At night I get pains in legs anywhere from feet up to and including my thighs. Sometimes it is very painful and on a few occasions I have not been able to walk on my leg while the pain has been intense. It feels as if it could be muscle spasm or vascular spasms. I have to get out of bed when this happens and walk around until the pain subsides before I get back into bed. Could you please tell me what is causing this to happen and if there is anything I can do to stop this happening?

The cause of muscle cramps is often very difficult to diagnose with precision and can be very difficult to treat.  It is important that you see your physician and have testing for the common causes of muscular spasms including blood chemical abnormalities, diabetes, peripheral vascular disease, neurologic illness, anemia, and chronic kidney disease (CKD).  You should have a complete history and physical examination.  Once this is accomplished, your physician can possibly establish a specific diagnosis and then recommend treatment.
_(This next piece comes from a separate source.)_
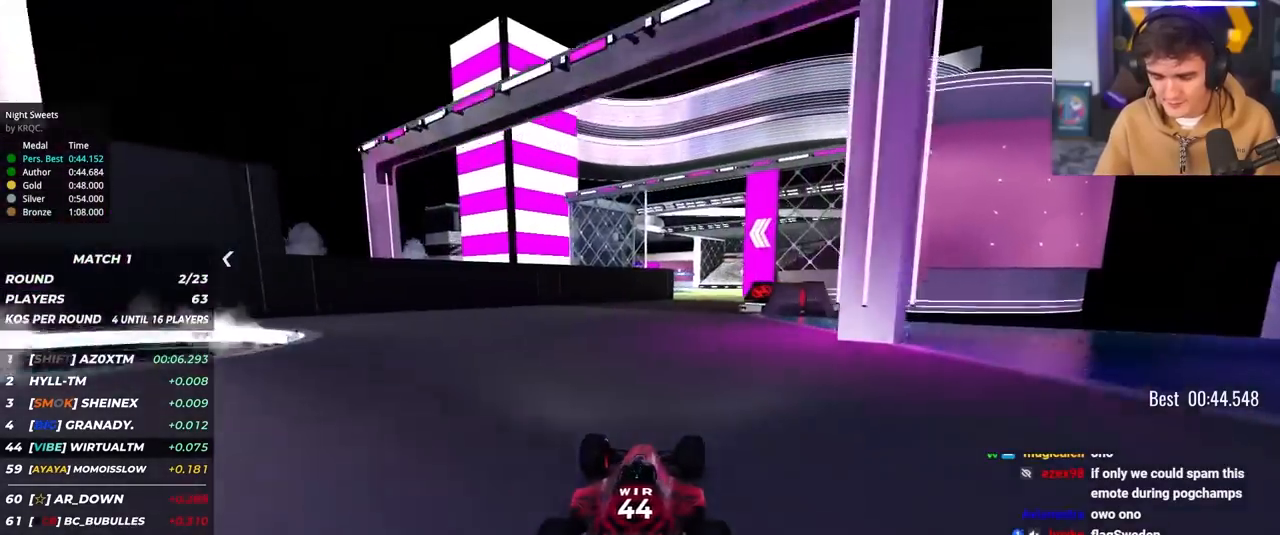
{"keys": ["up"], "events": [[83, "right", "up"], [283, "right", "down"], [317, "right", "up"]]}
Posted in Anemia, Ask the Doctor, Chronic Kidney Disease, Diabetes, Kidney-Related Health Questions

Sir, my mother is a stage 3 ckd patient. DM for 21years, age 51, hypertensive, average bp 130/80 mmHg. We measured creatinine level 1.69 last December. Then 3 days ago she suddenly developed ureteric stone which passed spontaneously with hematuria. Before 1 hr of passing stone, her creatinine was 2.2 and after 24 hrs of passing stone, her creatinine was 2.9. Sir, can creatinine rise suddenly due to obstructive uropathy? Can’t it be normal?
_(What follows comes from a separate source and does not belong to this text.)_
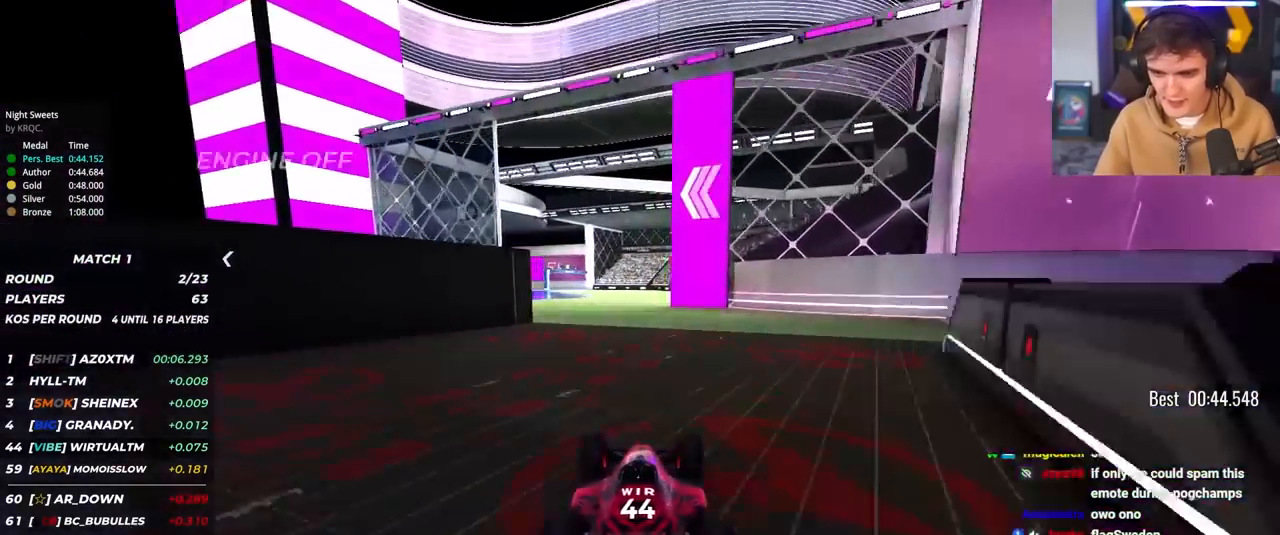
{"keys": ["up"], "events": [[100, "left", "down"], [250, "left", "up"]]}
The serum creatinine does rise in response to obstruction and the estimated glomerular filtration rate (eGFR) will fall in response to obstruction of the kidney with a kidney stone. Follow up testing will be necessary in order to determine if kidney function will return after the stone passage.

Posted in Ask the Doctor, Blood/Urine Testing For Kidney Disease, GFR, Kidney Stones, Kidney-Related Health Questions, Serum Creatinine

Dear Sir, I have had kidney failure for about 12 years. My Doctor knew I had kidney failure and never told me. I kept complaining on different things. Now I have found out I was on the wrong pills. I am on stage 4 with my kidneys, I have a lot of pain in my thighs and it stops me from walking. I am only walking very slowly, I get out of breath very quickly I have gone very weak. I need a new shoulder and a new elbow. My left leg needs a knee replacement. I have had a cortisone injection and it helped. Can you help me?
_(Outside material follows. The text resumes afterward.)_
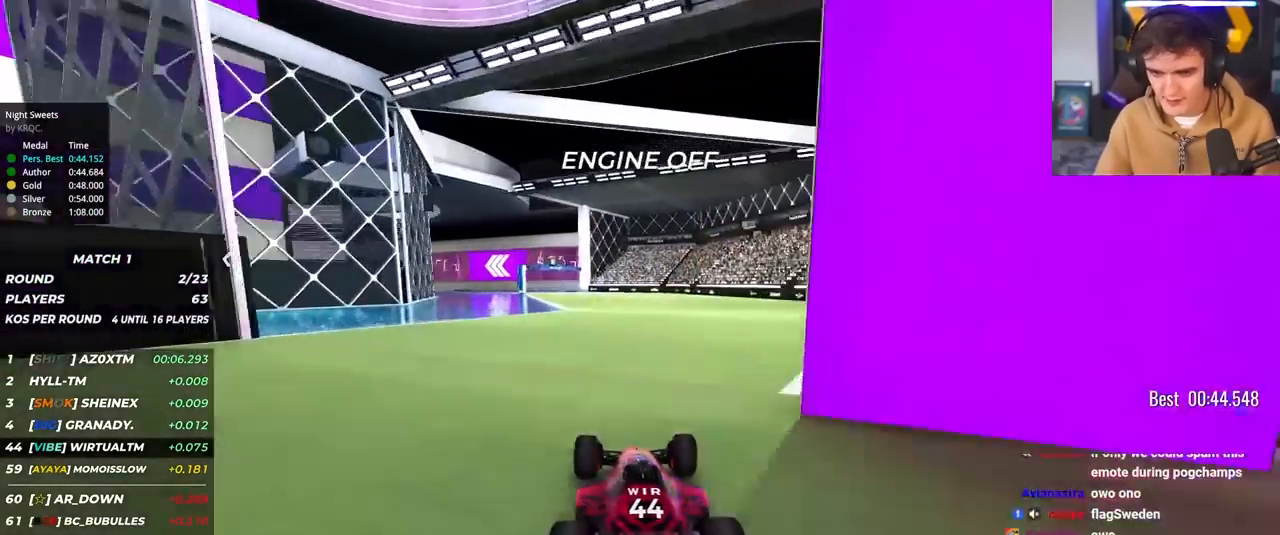
{"keys": ["up"], "events": [[117, "left", "down"], [267, "left", "up"]]}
I am unable to make a specific diagnosis based on the information that you present.  I recommend that you discuss your concerns with your primary care physician (PCP) and discuss your need for joint replacement. There are many things to consider if you are considering orthopedic surgery.  You and your PCP should discuss your risk of worsening your kidney disease by having orthopedic surgery.

Posted in Ask the Doctor, Kidney-Related Health Questions

I recently learned through a CT Scan and an MRI that I have no left kidney, the scans show no tube leading up either. However, there is “remnant fossa” on the left side. My gastro doctor did NOT inform me of this before or when I had my gallbladder out. I only learned through medical records. I made a huge fuss (all the meds I have been on some were dangerous to the kidney!) My gastro sent me to a nephrologist friend who tested me for some autoimmune diseases and couldn’t find anything in blood markers. I am still worried! The only advice he gave me was to go to my annual appointments and get blood tests, and not participate in dangerous sports, ride motorcycles, etc. He also told me to avoid NSAIDS. My blood levels are on the high side of normal. I have been having lots of side pain. But he says basically just live my life. I am on gabapentin for trigeminal neuralgia and I don’t trust this doctor’s advice. He didn’t even mention the gabapentin. Should I see a different nephrologist?

If no kidney tissue is present in the left kidney area, then you may have been born without a left kidney. There is no treatment for this. This is a finding that is often discovered incidentally while looking for something else. I suggest that you consult with your primary care physician (PCP). He or she should be able to put all of the information together from all of your consultants and see if any further testing is necessary. The absent left kidney should not be associated with any pain.

For more information on “Living With One Kidney”, click here.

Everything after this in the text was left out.